Wagyu refers to all Japanese beef cattle (“Wa” meaning Japanese and “Gyu” meaning Cattle). Although, the Wagyu breed was not developed out of the necessity for beef. They were developed in Japan for the purpose of mechanizing the farming industry as draft animals. They were brought over to the United States in the mid 1970s, and have since been bred for their unsurpassed quality and taste.

Between 1976 and 1997, Fullblood Wagyu were exported from Japan to the U.S. In 1997 after exporting close to 200 cattle, Japan put the export ban (for live cattle) back in place and Fullblood Wagyu were no longer exported. Today, Wagyu beef connoisseurs throughout the U.S. are aware of the beef’s superior taste and quality and utilize much of the domestic Fullblood Wagyu production.

Health Benefits of Wagyu

Marbling, or intramuscular fat, is what gives Wagyu its melt in your mouth texture and rich buttery taste. This is a soft fat with a lower melting point than other breeds, due to the high levels of monounsaturated fatty acids in Wagyu, (MUFA). This marbling in terms of flavor means really tasty, melt in your mouth literally.

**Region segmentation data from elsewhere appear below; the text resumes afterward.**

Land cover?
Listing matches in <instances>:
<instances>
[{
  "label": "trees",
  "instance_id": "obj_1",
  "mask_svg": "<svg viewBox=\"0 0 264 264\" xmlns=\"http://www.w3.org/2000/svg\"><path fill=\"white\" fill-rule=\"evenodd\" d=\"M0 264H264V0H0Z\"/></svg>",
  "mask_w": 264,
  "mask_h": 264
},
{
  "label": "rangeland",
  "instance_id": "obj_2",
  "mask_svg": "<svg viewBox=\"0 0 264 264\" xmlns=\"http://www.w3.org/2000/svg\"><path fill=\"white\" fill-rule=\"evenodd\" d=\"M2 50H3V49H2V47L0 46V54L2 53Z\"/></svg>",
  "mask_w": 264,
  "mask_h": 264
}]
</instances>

How does it get so marbled and tender?

Marbling refers to the delicate lines of fat that curl and tendril through a steak. Marbling gives beef flavor. So it’s graded on how much Intramuscular Fat (IMF) it contains. 

Wagyu is known for its melt in your mouth texture and amazing flavor. While the genetics of this breed are very important, how this animal is raised and fed is just as important. At Oostema Farmstead we focus on the nature (genetic makeup) and nurture (lifestyle) of our animals.

Wagyu is typically higher marbling and this is where “Kobe” beef comes from.  Wagyu is full of Omega-3 and Omega-6 fatty acids, those same good monounsaturated fats you find in salmon. Wagyu’s fat also melts at a lower temperature, so you get a rich, silky texture that coats your mouth with every bite. (It’s also far better for you, as the ratio of HDL to LDL is far higher than in other beef.)

Oostema Farmstead is a proud member of the American Wagyu Association.